(MATERIAL FOR THE TASK begins)

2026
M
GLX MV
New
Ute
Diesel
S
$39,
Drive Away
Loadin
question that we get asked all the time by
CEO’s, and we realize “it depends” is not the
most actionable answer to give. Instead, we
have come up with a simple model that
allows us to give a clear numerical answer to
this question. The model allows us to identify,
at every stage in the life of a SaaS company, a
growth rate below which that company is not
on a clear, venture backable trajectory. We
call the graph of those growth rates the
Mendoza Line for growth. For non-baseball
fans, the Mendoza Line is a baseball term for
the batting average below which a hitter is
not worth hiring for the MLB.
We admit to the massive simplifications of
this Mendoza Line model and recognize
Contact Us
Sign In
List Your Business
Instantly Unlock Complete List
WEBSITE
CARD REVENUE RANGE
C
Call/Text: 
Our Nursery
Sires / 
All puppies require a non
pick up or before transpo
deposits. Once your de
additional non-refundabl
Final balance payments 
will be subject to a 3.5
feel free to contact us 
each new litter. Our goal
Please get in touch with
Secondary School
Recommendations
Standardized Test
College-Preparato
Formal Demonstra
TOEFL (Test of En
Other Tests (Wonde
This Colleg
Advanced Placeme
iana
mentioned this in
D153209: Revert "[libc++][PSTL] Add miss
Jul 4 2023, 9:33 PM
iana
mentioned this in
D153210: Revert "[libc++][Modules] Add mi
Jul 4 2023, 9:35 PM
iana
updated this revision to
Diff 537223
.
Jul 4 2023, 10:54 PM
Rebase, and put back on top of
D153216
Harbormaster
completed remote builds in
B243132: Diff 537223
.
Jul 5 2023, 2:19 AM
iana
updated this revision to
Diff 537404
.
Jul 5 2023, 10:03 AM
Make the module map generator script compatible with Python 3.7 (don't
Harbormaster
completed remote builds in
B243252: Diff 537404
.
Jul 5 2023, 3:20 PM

(MATERIAL FOR THE TASK ends)
(MATERIAL FOR THE TASK begins)

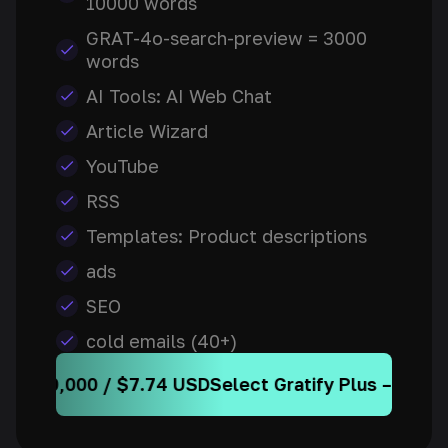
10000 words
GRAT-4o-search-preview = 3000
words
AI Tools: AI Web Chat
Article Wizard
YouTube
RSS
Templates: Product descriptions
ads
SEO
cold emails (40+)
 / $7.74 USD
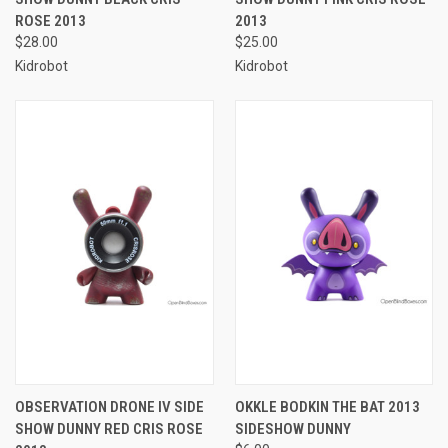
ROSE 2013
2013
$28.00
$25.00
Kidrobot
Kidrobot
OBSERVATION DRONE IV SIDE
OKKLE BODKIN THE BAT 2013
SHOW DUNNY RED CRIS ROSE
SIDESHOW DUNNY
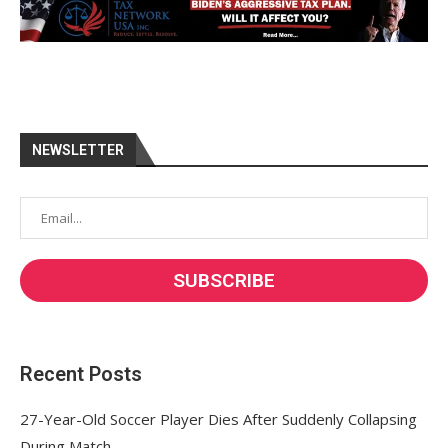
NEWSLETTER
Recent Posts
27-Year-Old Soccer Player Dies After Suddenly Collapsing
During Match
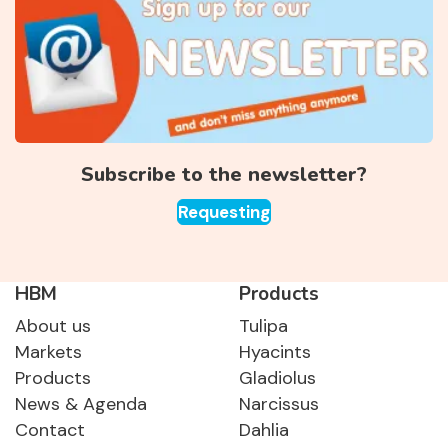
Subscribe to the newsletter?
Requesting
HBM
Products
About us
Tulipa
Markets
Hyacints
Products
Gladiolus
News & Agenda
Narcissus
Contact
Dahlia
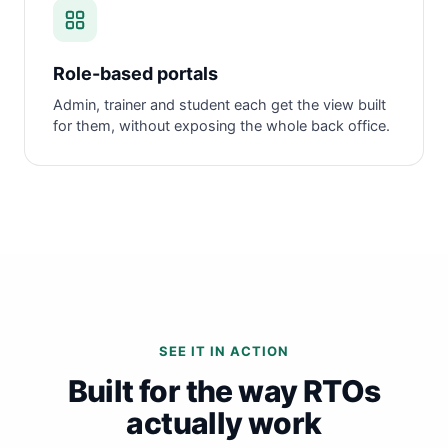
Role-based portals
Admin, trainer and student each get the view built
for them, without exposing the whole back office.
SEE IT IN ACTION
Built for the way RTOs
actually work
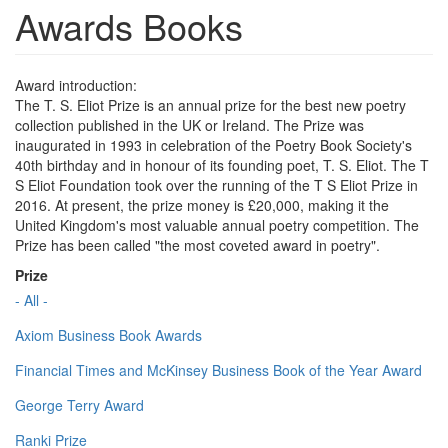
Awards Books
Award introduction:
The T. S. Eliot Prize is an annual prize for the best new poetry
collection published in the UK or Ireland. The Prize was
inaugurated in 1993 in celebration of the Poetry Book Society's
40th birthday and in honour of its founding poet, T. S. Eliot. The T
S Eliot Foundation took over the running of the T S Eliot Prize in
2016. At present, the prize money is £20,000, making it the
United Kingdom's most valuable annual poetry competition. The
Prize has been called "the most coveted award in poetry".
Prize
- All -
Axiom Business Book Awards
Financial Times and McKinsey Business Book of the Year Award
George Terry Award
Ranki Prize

(MATERIAL FOR THE TASK ends)

* _EXERCISE AIM_: Go over the entries above and say how many lines hold the string "List", with no other text.

* _TASK ANSWER_: 2